TASK
Tally how many lines in the data hold the word "Audit", and give the result with no other text.

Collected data
*** Begin section ***

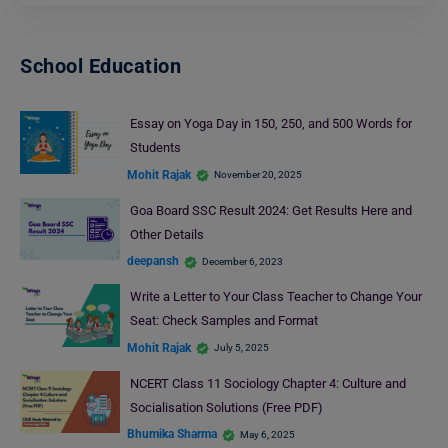
School Education
Essay on Yoga Day in 150, 250, and 500 Words for
Students
Mohit Rajak
November 20, 2025
Goa Board SSC Result 2024: Get Results Here and
Other Details
deepansh
December 6, 2023
Write a Letter to Your Class Teacher to Change Your
Seat: Check Samples and Format
Mohit Rajak
July 5, 2025
NCERT Class 11 Sociology Chapter 4: Culture and
Socialisation Solutions (Free PDF)
Bhumika Sharma
May 6, 2025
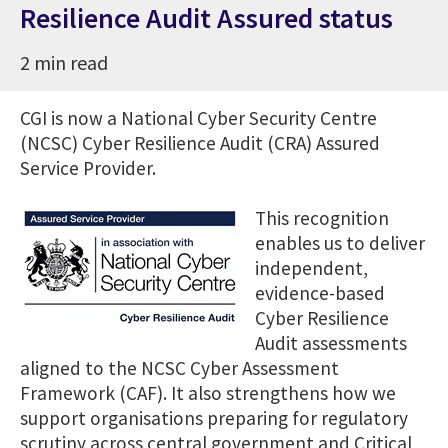
Resilience Audit Assured status
2 min read
CGI is now a National Cyber Security Centre
(NCSC) Cyber Resilience Audit (CRA) Assured
Service Provider.
This recognition
enables us to deliver
independent,
evidence-based
Cyber Resilience
Audit assessments
aligned to the NCSC Cyber Assessment
Framework (CAF). It also strengthens how we
support organisations preparing for regulatory
scrutiny across central government and Critical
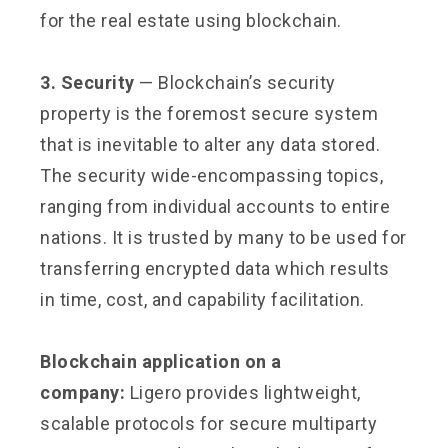
for the real estate using blockchain.
3. Security
— Blockchain’s security
property is the foremost secure system
that is inevitable to alter any data stored.
The security wide-encompassing topics,
ranging from individual accounts to entire
nations. It is trusted by many to be used for
transferring encrypted data which results
in time, cost, and capability facilitation.
Blockchain application on a
company:
Ligero provides lightweight,
scalable protocols for secure multiparty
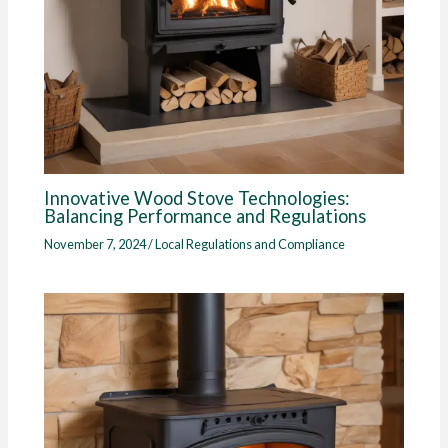
Innovative Wood Stove Technologies:
Balancing Performance and Regulations
November 7, 2024
/
Local Regulations and Compliance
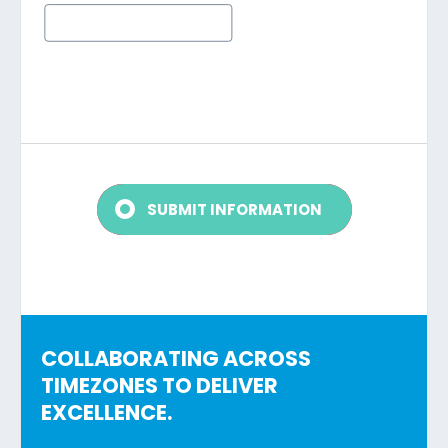
COLLABORATING ACROSS
TIMEZONES TO DELIVER
EXCELLENCE.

*** End section ***

EXPECTED ANSWER
3